[Dataset excerpts]
= = = =

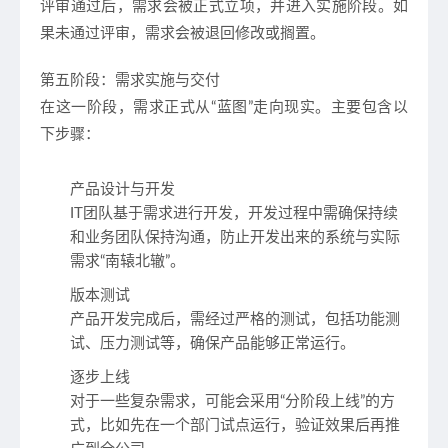
评审通过后，需求会被正式立项，并进入实施阶段。如
果未通过评审，需求会被退回修改或搁置。
第五阶段：需求实施与交付
在这一阶段，需求正式从“蓝图”走向现实。主要包含以
下步骤：
产品设计与开发
IT团队基于需求进行开发，开发过程中需确保持续
和业务团队保持沟通，防止开发出来的系统与实际
需求“南辕北辙”。
版本测试
产品开发完成后，需经过严格的测试，包括功能测
试、压力测试等，确保产品能够正常运行。
逐步上线
对于一些复杂需求，可能会采用“分阶段上线”的方
式，比如先在一个部门试点运行，验证效果后再推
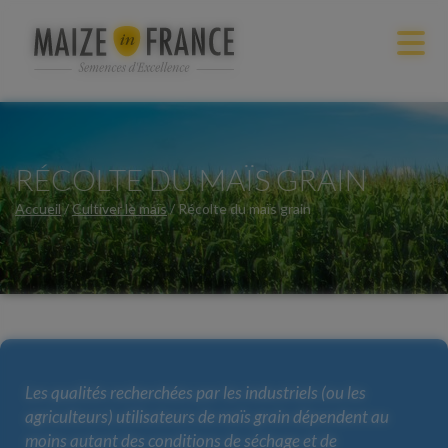
RÉCOLTE DU MAÏS GRAIN
Accueil
/
Cultiver le maïs
/
Récolte du maïs grain
Les qualités recherchées par les industriels (ou les
agriculteurs) utilisateurs de maïs grain dépendent au
moins autant des conditions de séchage et de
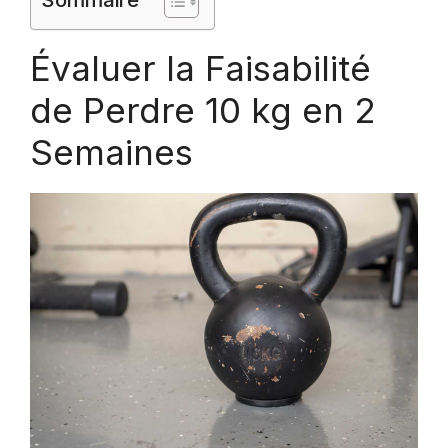
Évaluer la Faisabilité
de Perdre 10 kg en 2
Semaines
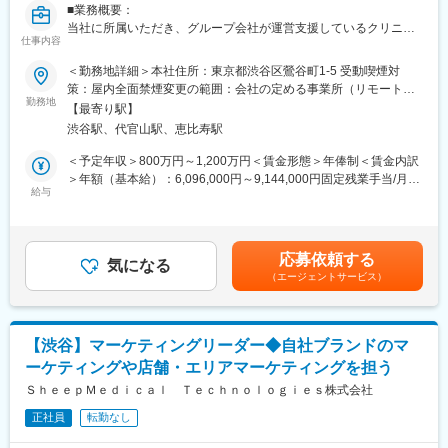
構築などもお任せしたいと思っています。
■業務概要：
当社に所属いただき、グループ会社が運営支援しているクリニッ
■組織構成
仕事内容
クのマーケティングを行うチームの責任者候補です。
メンバーは約20名程度です。その中で部署に分かれ、ご自身の得
＜勤務地詳細＞本社住所：東京都渋谷区鶯谷町1-5 受動喫煙対
意とする分野で活躍いただいております。
■業務内容詳細：
策：屋内全面禁煙変更の範囲：会社の定める事業所（リモートワ
30代～40代のメンバーがほとんどで、若手にも活躍のチャンスが
◇マーケティング戦略の立案
勤務地
ーク含む）
あります。
【最寄り駅】
※分析した数値・市場のトレンドを元に、担当する事業の売上を最
遠方のメンバーもいるため、フルリモートが基本となります。そ
渋谷駅、代官山駅、恵比寿駅
大化するためのマーケティング戦略の立案・遂行
のため、メンバーとのやり取りはオンライン中心です。
◇事業計画の立案から実行まで
＜予定年収＞800万円～1,200万円＜賃金形態＞年俸制＜賃金内訳
※立案した戦略を軸に事業計画の立案から実行までをお任せしま
＞年額（基本給）：6,096,000円～9,144,000円固定残業手当/月：
■業務の魅力
す。
給与
159,000円～238,000円（固定残業時間40時間0分/月）超過した時
急成長するクリニック支援と、歴史あるマウスピース矯正ブラン
◇チームマネジメント
間外労働の残業手当は追加支給＜月額＞667,000円～1,000,000円
ド『キレイライン矯正』の両マーケティングに関われる環境があ
※立案した戦略に基づき各種KPIのクリアに向けてチームのマネジ
（12分割）（一律手当を含む）＜昇給有無＞有＜残業手当＞有賃
ります。
メントをお任せします。
金はあくまでも目安の金額であり、選考を通じて上下する可能性
そのため、「来院率」や「契約率」、売上といった事業の根幹デ
応募依頼する
気になる
があります。月給(月額)は固定手当を含めた表記です。
ータまで把握したマーケティングが可能です。
（エージェントサービス）
■事業概要：
そのデータを武器に、事業収益に直結する本質的な分析・施策を
親会社であるSheepMedical株式会社では、マウスピース矯正で国
立案し、自分の運用でクリニックのリードが増え、契約数が伸
内トップクラスの実績を持つキレイライン矯正のマウスピース等
び、売上が上がっていくという手触り感を感じられる業務です。
矯正器具の製造・販売を行っています。
【渋谷】マーケティングリーダー◆自社ブランドのマ
キレイライン矯正は、美容クリニックや大手脱毛クリニックの立
変更の範囲：会社の定める業務
ーケティングや店舗・エリアマーケティングを担う
ち上げを行った医師でもある当社CEOと、業界で名前の知られる
マーケティング会社の代表がタッグを組み「矯正を通じて笑顔に
ＳｈｅｅｐＭｅｄｉｃａｌ Ｔｅｃｈｎｏｌｏｇｉｅｓ株式会社
なる人を増やしたい」という志によって生まれたブランドです。
正社員
転勤なし
『高額でハードルが高い』という従来のイメージを変え、多くの
方の歯の悩みを解決したいとブランドを育ててきた結果、既に10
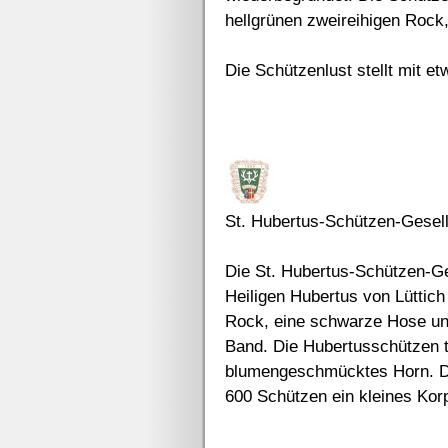
hellgrünen zweireihigen Rock
Die Schützenlust stellt mit e
St. Hubertus-Schützen-Gesel
Die St. Hubertus-Schützen-G
Heiligen Hubertus von Lüttich
Rock, eine schwarze Hose un
Band. Die Hubertusschützen t
blumengeschmücktes Horn. Di
600 Schützen ein kleines Kor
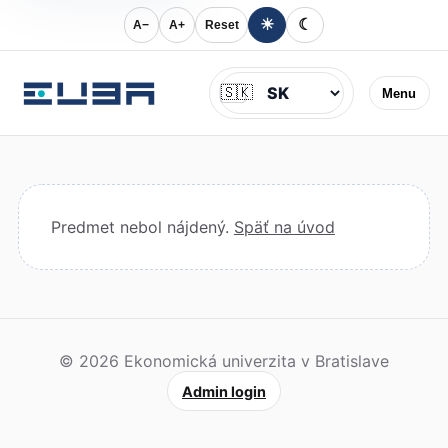
☀
☾
A−
A+
Reset
Jazyk
🇸🇰
Menu
Predmet nebol nájdený.
Späť na úvod
© 2026 Ekonomická univerzita v Bratislave
Admin login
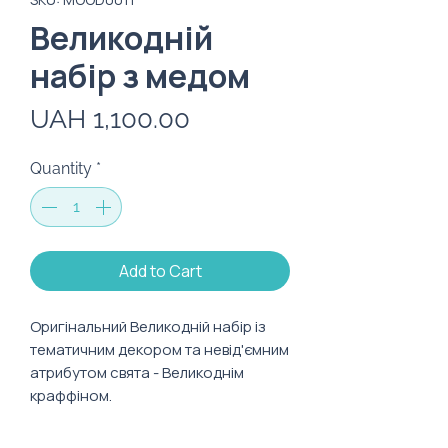
Великодній
набір з медом
Price
UAH 1,100.00
Quantity
*
Add to Cart
Оригінальний Великодній набір із
тематичним декором та невід'ємним
атрибутом свята - Великоднім
краффіном.
Склад:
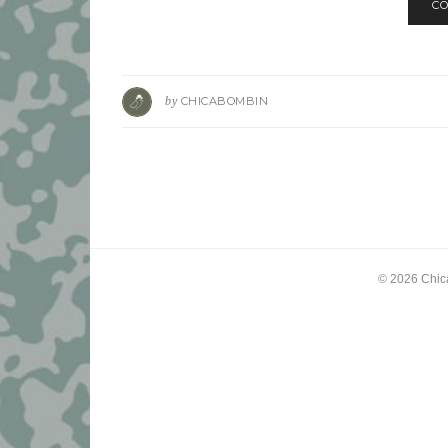
CO
by
CHICABOMBIN
© 2026
Chic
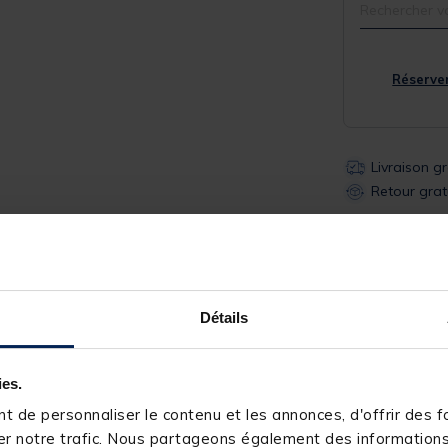
Rechercher v
Réserver
Livraison g
Retour grat
Description
Spécifications
Détails
ies.
 de personnaliser le contenu et les annonces, d'offrir des fo
ns.
r notre trafic. Nous partageons également des informations s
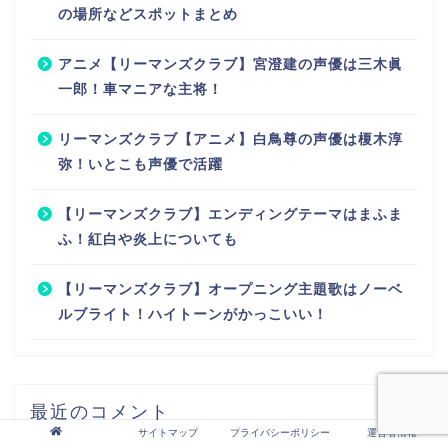
の場所などスポットまとめ
アニメ【リーマンズクラブ】宮澄建の声優は三木眞
一郎！車マニアな主将！
リーマンズクラブ【アニメ】白鳥尊の声優は榎木淳
弥！いとこも声優で活躍
【リーマンズクラブ】エンディングテーマはまふま
ふ！紅白や炎上についても
【リーマンズクラブ】オープニング主題歌はノーベ
ルブライト！ハイトーンがかっこいい！
最近のコメント
サイトマップ
プライバシーポリシー
運営者情報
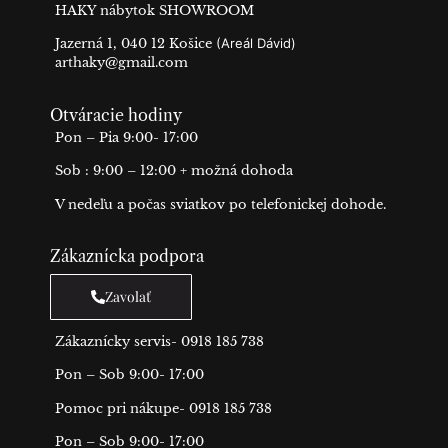
HAKY nábytok SHOWROOM
Jazerná 1, 040 12 Košice
(Areál Dávid)
arthaky@gmail.com
Otváracie hodiny
Pon – Pia 9:00- 17:00
Sob : 9:00 – 12:00 + možná dohoda
V nedeľu a počas sviatkov po telefonickej dohode.
Zákaznícka podpora
Zavolať
Zákaznícky servis- 0918 185 738
Pon – Sob 9:00- 17:00
Pomoc pri nákupe- 0918 185 738
Pon – Sob 9:00- 17:00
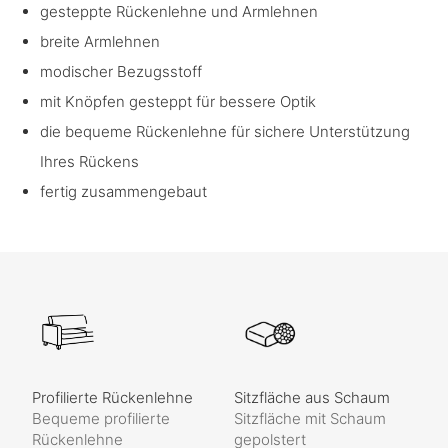
gesteppte Rückenlehne und Armlehnen
breite Armlehnen
modischer Bezugsstoff
mit Knöpfen gesteppt für bessere Optik
die bequeme Rückenlehne für sichere Unterstützung
Ihres Rückens
fertig zusammengebaut
Profilierte Rückenlehne
Sitzfläche aus Schaum
Bequeme profilierte
Sitzfläche mit Schaum
Rückenlehne
gepolstert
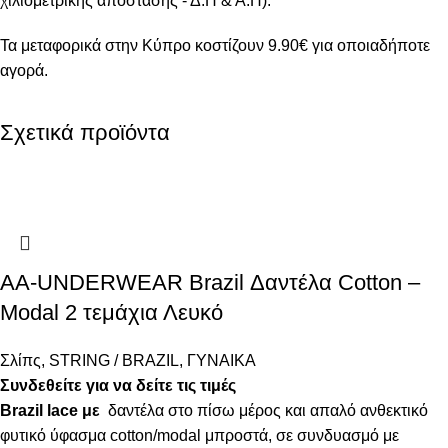
χιλιομετρικής απόστασης - Δ.Π & Α.Π).
Τα μεταφορικά στην Κύπρο κοστίζουν 9.90€ για οποιαδήποτε
αγορά.
Σχετικά προϊόντα
AA-UNDERWEAR Brazil Δαντέλα Cotton –
Modal 2 τεμάχια Λευκό
Σλίπς
,
STRING / BRAZIL
,
ΓΥΝΑΙΚΑ
Συνδεθείτε για να δείτε τις τιμές
Brazil lace με
δαντέλα στο πίσω μέρος και απαλό ανθεκτικό
φυτικό ύφασμα cotton/modal μπροστά, σε συνδυασμό με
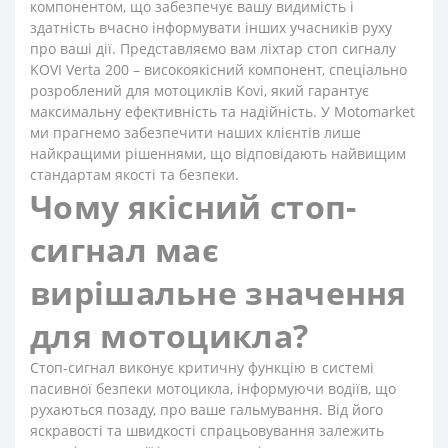
компонентом, що забезпечує вашу видимість і
здатність вчасно інформувати інших учасників руху
про ваші дії. Представляємо вам ліхтар стоп сигналу
KOVI Verta 200 – високоякісний компонент, спеціально
розроблений для мотоциклів Kovi, який гарантує
максимальну ефективність та надійність. У Motomarket
ми прагнемо забезпечити наших клієнтів лише
найкращими рішеннями, що відповідають найвищим
стандартам якості та безпеки.
Чому якісний стоп-
сигнал має
вирішальне значення
для мотоцикла?
Стоп-сигнал виконує критичну функцію в системі
пасивної безпеки мотоцикла, інформуючи водіїв, що
рухаються позаду, про ваше гальмування. Від його
яскравості та швидкості спрацьовування залежить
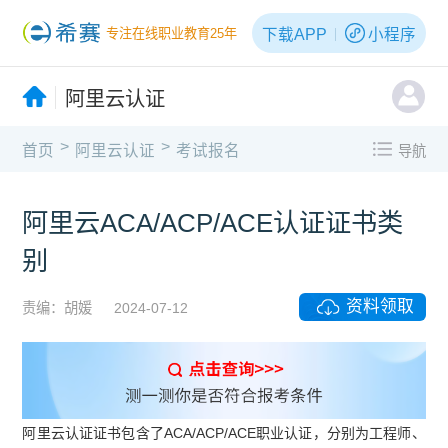
下载APP
小程序
专注在线职业教育25年
阿里云认证
>
>
首页
阿里云认证
考试报名
导航
阿里云ACA/ACP/ACE认证证书类
别
资料领取
责编：胡媛
2024-07-12
阿里云认证证书包含了ACA/ACP/ACE职业认证，分别为工程师、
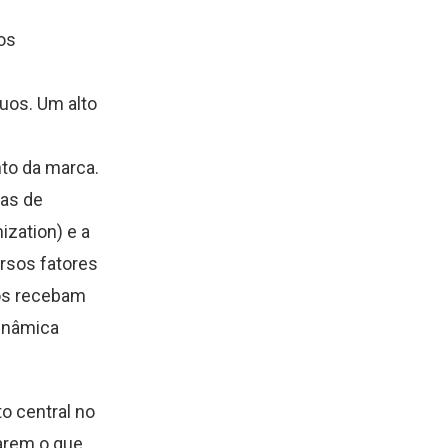
os
duos. Um alto
to da marca.
ias de
zation) e a
rsos fatores
ios recebam
dinâmica
o central no
rarem o que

= = = =

(To do) Please show each line in the items above that contains the word "Armlehnen".

(Answer to this problem)
gesteppte Rückenlehne und Armlehnen
breite Armlehnen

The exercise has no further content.